I experienced how the U.S. army is in itself a factor of insecurity. U.S. soldiers shoot at anything they deem suspicious. They even fire at ambulances. When I questioned a soldier about that, he told me, “Those ambulances might have been full of explosives.” Never mind the Geneva Convention. They know they can do that with impunity, while Bush himself set the example, with his pre-emptive strike on Iraq.

In August 2003 I asked an American MP what he would do if he saw suspicious people running away. “We’ll finish them off,” was his reaction. He told me that he doesn’t even have to make a report when a U.S. soldier shoots an Iraqi. And if ever a report had to be made, “Then we adjust the story in the sense that the guy was threatening us, or was firing at us while running away.”

In November last year we saw on TV how a U.S. marine finished off a wounded Iraqi in a mosque during the attack on Fallujah. The marine saw no wrong in what he did. Such behavior is not at all unusual in occupied Iraq. However, the pictures went round the world, and so he had to justify his action. At the end of February, the U.S. Army dropped all charges.

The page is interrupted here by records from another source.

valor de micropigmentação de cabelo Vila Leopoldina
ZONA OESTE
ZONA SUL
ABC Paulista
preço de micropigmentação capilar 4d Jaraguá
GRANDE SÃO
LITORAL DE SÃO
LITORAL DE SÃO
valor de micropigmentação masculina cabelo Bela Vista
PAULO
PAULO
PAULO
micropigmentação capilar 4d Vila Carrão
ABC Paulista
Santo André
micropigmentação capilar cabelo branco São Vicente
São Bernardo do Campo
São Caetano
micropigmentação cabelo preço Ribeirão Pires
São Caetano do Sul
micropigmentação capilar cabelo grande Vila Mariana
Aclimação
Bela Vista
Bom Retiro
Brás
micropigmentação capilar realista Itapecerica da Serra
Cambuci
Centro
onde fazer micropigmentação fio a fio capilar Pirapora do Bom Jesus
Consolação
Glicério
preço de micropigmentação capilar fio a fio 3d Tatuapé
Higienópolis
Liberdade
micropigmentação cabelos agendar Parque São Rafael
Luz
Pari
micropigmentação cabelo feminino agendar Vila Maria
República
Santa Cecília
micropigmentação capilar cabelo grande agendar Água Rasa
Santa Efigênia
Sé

At least 100,000 Iraqis have already died in this war

Many more Iraqi civilians die in actions by the U.S. and British forces than in suicide attacks. Let’s be clear, nobody can approve of attacks on innocent civilians, neither those by the U.S. armed forces, nor those by certain groups in Iraq that have nothing to do with the legitimate resistance against the occupation.

According to the prestigious medical journal The Lancet, as of October last year at least 100,000 Iraqis had died because of the war.

Half of them died a violent death, attributable, in 84% of cases, to U.S. and British forces (and only 4% to the resistance). The U.S. is trying to hide this dirty war. During the siege of Fallujah, U.S. forces occupied the hospital in order to prevent accounts by doctors and pictures of the victims reaching the outside world. And so it’s the suicide attacks that get on the front pages.

Complete chaos reigns in Iraq. With Iraqi colleagues, I did research into Iraq’s health situation. Two years after the fall of Baghdad, the situation is dramatic. Nobody is safe anymore. Purchasing power, the food situation and living conditions have all seriously deteriorated. More than half of the population has no job, hence no income. Prices of food and transportation have more than doubled. There are major problems with electricity, drinking water, sewerage and garbage. As a result, child mortality has increased, while the medical infrastructure has not yet improved.

The occupying forces appear to be concerned only with their own interests and their own security. Any support for the occupation – including training of Iraqi military, police and justice personnel, in which Belgium and other NATO members are going to participate – will only strengthen the U.S. grip on Iraq. As a result, a large part of the country’s wealth – mainly oil – is likely to flow to the transnational corporations of the West. This will not benefit the Iraqi population. And the chaos in the country is likely to continue.

A large majority of Iraqis want the occupation forces to leave. The sooner the occupation ends, the greater the chances are for genuine progress for the Iraqi people.